## What is expected:
Without the pictures, write the listing out again exactly as it appears.

[Data Boundary: Start]

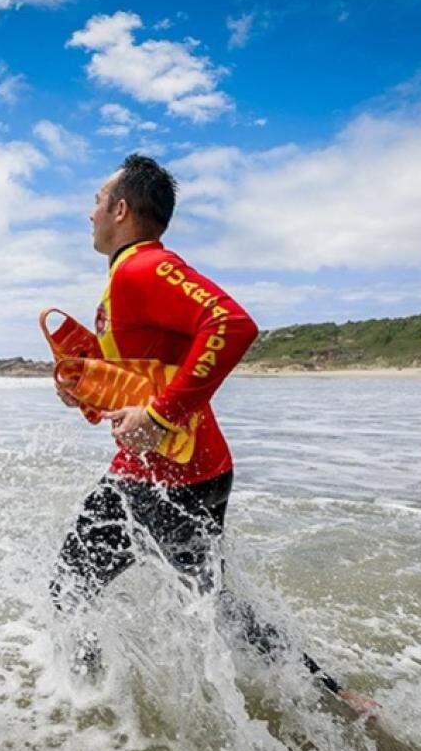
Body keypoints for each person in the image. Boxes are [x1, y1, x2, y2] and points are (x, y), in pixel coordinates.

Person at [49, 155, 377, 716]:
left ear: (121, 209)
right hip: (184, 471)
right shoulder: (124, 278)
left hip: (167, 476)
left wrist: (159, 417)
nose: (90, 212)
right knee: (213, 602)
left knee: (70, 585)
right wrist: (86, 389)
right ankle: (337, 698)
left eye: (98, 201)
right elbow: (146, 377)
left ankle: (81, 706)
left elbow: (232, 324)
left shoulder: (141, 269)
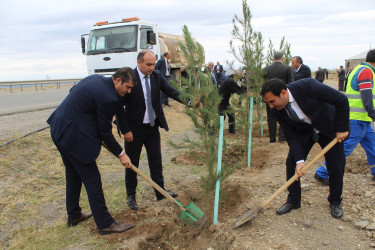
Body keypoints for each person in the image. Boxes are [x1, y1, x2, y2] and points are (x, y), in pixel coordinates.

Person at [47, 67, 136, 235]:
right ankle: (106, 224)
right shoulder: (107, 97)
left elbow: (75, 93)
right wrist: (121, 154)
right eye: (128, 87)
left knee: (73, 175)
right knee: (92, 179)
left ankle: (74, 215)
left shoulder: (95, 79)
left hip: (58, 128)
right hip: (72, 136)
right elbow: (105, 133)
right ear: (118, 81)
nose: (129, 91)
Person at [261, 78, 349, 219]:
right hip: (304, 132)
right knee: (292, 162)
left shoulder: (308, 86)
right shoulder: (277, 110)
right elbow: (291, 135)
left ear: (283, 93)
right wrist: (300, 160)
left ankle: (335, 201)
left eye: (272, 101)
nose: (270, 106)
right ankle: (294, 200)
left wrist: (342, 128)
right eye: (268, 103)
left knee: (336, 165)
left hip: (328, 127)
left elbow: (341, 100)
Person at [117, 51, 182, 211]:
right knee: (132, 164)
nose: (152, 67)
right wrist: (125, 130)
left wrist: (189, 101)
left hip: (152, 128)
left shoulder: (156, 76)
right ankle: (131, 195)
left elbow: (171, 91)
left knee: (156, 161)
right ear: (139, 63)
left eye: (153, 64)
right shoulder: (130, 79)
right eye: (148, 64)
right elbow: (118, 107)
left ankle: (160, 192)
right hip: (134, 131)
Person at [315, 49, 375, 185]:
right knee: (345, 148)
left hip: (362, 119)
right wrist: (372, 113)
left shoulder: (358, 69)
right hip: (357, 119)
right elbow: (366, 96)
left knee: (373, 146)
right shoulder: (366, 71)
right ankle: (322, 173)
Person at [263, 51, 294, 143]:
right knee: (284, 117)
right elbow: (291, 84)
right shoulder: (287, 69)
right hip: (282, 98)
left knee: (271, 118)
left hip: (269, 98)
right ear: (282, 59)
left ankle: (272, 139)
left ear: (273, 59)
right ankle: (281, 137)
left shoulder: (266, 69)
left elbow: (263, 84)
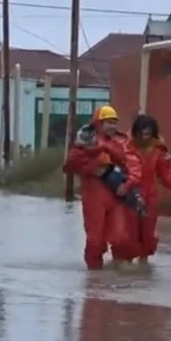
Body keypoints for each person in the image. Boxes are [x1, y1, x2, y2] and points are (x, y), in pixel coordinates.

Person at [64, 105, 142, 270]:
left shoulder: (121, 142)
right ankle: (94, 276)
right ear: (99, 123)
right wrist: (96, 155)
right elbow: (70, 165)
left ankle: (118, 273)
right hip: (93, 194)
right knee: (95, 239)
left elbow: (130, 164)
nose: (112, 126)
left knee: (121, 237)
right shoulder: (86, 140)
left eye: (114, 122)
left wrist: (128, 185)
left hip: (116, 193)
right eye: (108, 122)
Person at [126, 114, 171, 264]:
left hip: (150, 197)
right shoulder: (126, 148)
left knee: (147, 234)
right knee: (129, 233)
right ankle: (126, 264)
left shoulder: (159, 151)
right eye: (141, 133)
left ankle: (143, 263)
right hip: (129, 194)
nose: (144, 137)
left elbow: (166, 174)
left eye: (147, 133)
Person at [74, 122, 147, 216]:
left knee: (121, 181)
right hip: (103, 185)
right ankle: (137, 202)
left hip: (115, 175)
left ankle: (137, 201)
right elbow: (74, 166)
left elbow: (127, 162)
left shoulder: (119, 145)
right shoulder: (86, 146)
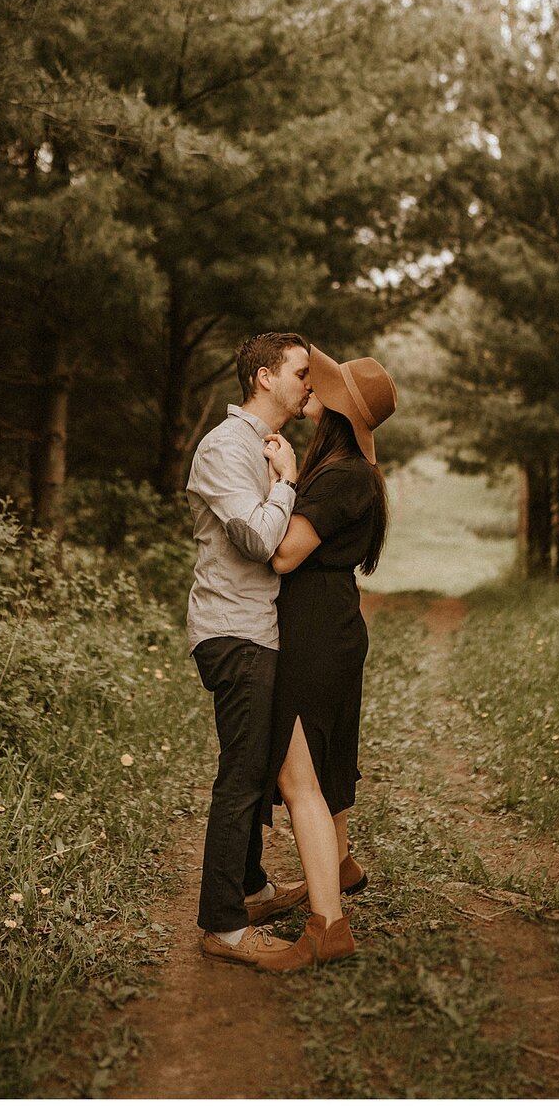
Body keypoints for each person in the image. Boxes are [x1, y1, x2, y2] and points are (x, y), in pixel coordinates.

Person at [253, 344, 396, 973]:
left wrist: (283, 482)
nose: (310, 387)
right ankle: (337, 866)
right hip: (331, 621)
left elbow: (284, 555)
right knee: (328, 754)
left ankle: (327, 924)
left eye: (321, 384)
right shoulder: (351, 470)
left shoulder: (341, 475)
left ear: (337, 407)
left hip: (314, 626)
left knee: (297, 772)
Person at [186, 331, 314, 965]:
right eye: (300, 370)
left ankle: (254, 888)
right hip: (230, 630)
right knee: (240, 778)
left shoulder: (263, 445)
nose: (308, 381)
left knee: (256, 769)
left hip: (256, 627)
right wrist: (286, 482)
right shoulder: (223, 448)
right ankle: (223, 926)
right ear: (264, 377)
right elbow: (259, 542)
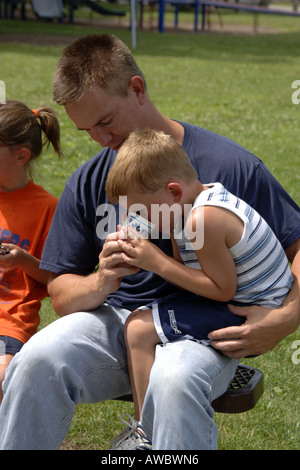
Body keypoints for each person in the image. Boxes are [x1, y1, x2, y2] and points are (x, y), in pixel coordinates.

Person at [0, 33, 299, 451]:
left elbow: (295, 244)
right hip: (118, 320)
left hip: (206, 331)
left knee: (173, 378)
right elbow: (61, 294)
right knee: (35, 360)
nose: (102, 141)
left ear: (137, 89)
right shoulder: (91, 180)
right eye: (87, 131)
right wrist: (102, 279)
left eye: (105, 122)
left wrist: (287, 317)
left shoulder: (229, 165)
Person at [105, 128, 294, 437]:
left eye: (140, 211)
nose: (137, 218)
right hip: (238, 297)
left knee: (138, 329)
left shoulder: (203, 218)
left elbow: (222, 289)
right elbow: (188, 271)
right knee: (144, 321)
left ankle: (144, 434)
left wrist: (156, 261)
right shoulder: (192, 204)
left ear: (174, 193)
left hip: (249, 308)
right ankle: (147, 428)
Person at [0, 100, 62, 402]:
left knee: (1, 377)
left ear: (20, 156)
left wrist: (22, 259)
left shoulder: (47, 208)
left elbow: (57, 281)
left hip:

[Data Boundary: End]

## Exercise output:
Body keypoints for each person in the image. Boxes are [x1, y1, x2, y2] and points are (x, y), in pixel coordinates.

Person at [49, 155, 377, 716]:
left ear: (121, 209)
right hip: (184, 471)
right shoulder: (124, 278)
left hip: (167, 476)
left wrist: (159, 417)
nose: (90, 212)
right knee: (213, 602)
left knee: (70, 585)
right wrist: (86, 389)
right ankle: (337, 698)
left eye: (98, 201)
right elbow: (146, 377)
left ankle: (81, 706)
left elbow: (232, 324)
left shoulder: (141, 269)
Body keypoints for each person in the image. Boxes are [x1, y1, x2, y2] and points are (x, y), in pixel coordinates.

Person at [47, 67, 136, 235]:
right ankle: (106, 224)
right shoulder: (107, 97)
left elbow: (75, 93)
right wrist: (121, 154)
right eye: (128, 87)
left knee: (73, 175)
right knee: (92, 179)
left ankle: (74, 215)
left shoulder: (95, 79)
left hip: (58, 128)
right hip: (72, 136)
right elbow: (105, 133)
right ear: (118, 81)
nose: (129, 91)
Person at [261, 78, 349, 219]:
right hip: (304, 132)
right knee: (292, 162)
left shoulder: (308, 86)
right shoulder: (277, 110)
right elbow: (291, 135)
left ear: (283, 93)
right wrist: (300, 160)
left ankle: (335, 201)
left eye: (272, 101)
nose: (270, 106)
right ankle: (294, 200)
left wrist: (342, 128)
right eye: (268, 103)
left knee: (336, 165)
left hip: (328, 127)
left elbow: (341, 100)
Person at [117, 51, 182, 211]:
right knee: (132, 164)
nose: (152, 67)
right wrist: (125, 130)
left wrist: (189, 101)
left hip: (152, 128)
left shoulder: (156, 76)
right ankle: (131, 195)
left elbow: (171, 91)
left knee: (156, 161)
right ear: (139, 63)
left eye: (153, 64)
right shoulder: (130, 79)
right eye: (148, 64)
right elbow: (118, 107)
left ankle: (160, 192)
right hip: (134, 131)
Person at [315, 49, 375, 185]:
right knee: (345, 148)
left hip: (362, 119)
right wrist: (372, 113)
left shoulder: (358, 69)
right hip: (357, 119)
right elbow: (366, 96)
left knee: (373, 146)
right shoulder: (366, 71)
right ankle: (322, 173)
Person at [263, 51, 294, 143]:
right knee: (284, 117)
right elbow: (291, 84)
right shoulder: (287, 69)
right hip: (282, 98)
left knee: (271, 118)
left hip: (269, 98)
right ear: (282, 59)
left ankle: (272, 139)
left ear: (273, 59)
right ankle: (281, 137)
left shoulder: (266, 69)
left elbow: (263, 84)
Body keypoints for each person in the image. Boxes are [x1, y1, x2, y2] and points are (x, y), in pixel coordinates.

Person at [64, 105, 142, 270]:
left shoulder: (121, 142)
right ankle: (94, 276)
right ear: (99, 123)
right wrist: (96, 155)
right elbow: (70, 165)
left ankle: (118, 273)
right hip: (93, 194)
right knee: (95, 239)
left elbow: (130, 164)
nose: (112, 126)
left knee: (121, 237)
right shoulder: (86, 140)
left eye: (114, 122)
left wrist: (128, 185)
left hip: (116, 193)
right eye: (108, 122)
Person at [126, 114, 171, 264]:
left hip: (150, 197)
right shoulder: (126, 148)
left knee: (147, 234)
right knee: (129, 233)
right ankle: (126, 264)
left shoulder: (159, 151)
right eye: (141, 133)
left ankle: (143, 263)
right hip: (129, 194)
nose: (144, 137)
left elbow: (166, 174)
left eye: (147, 133)
Person at [74, 122, 147, 216]:
left knee: (121, 181)
right hip: (103, 185)
right ankle: (137, 202)
left hip: (115, 175)
left ankle: (137, 201)
right elbow: (74, 166)
left elbow: (127, 162)
left shoulder: (119, 145)
right shoulder: (86, 146)
Body keypoints for each person in the image. Boxes are [x1, y1, x2, y2] and points are (x, y), in pixel coordinates.

Person at [253, 344, 396, 973]:
left wrist: (283, 482)
nose: (310, 387)
right ankle: (337, 866)
right hip: (331, 621)
left elbow: (284, 555)
right knee: (328, 754)
left ankle: (327, 924)
left eye: (321, 384)
right shoulder: (351, 470)
left shoulder: (341, 475)
left ear: (337, 407)
left hip: (314, 626)
left knee: (297, 772)
Person at [186, 331, 314, 965]:
right eye: (300, 370)
left ankle: (254, 888)
right hip: (230, 630)
right knee: (240, 778)
left shoulder: (263, 445)
nose: (308, 381)
left knee: (256, 769)
left hip: (256, 627)
right wrist: (286, 482)
right shoulder: (223, 448)
right ankle: (223, 926)
right ear: (264, 377)
right elbow: (259, 542)
Body keypoints for each person in the image. Boxes are [x1, y1, x2, y2] and points are (x, y), in pixel coordinates.

Person at [0, 33, 299, 451]:
left elbow: (295, 244)
right hip: (118, 320)
left hip: (206, 331)
left knee: (173, 378)
right elbow: (61, 294)
right knee: (35, 360)
nose: (102, 141)
left ear: (137, 89)
right shoulder: (91, 180)
right eye: (87, 131)
right wrist: (102, 279)
left eye: (105, 122)
left wrist: (287, 317)
left shoulder: (229, 165)
Person at [105, 128, 294, 437]:
left eye: (140, 211)
nose: (137, 218)
right hip: (238, 297)
left knee: (138, 329)
left shoulder: (203, 218)
left elbow: (222, 289)
right elbow: (188, 271)
right knee: (144, 321)
left ankle: (144, 434)
left wrist: (156, 261)
right shoulder: (192, 204)
left ear: (174, 193)
left hip: (249, 308)
right ankle: (147, 428)
Person at [0, 100, 62, 402]:
left knee: (1, 377)
left ear: (20, 156)
left wrist: (22, 259)
left shoulder: (47, 208)
left elbow: (57, 281)
left hip:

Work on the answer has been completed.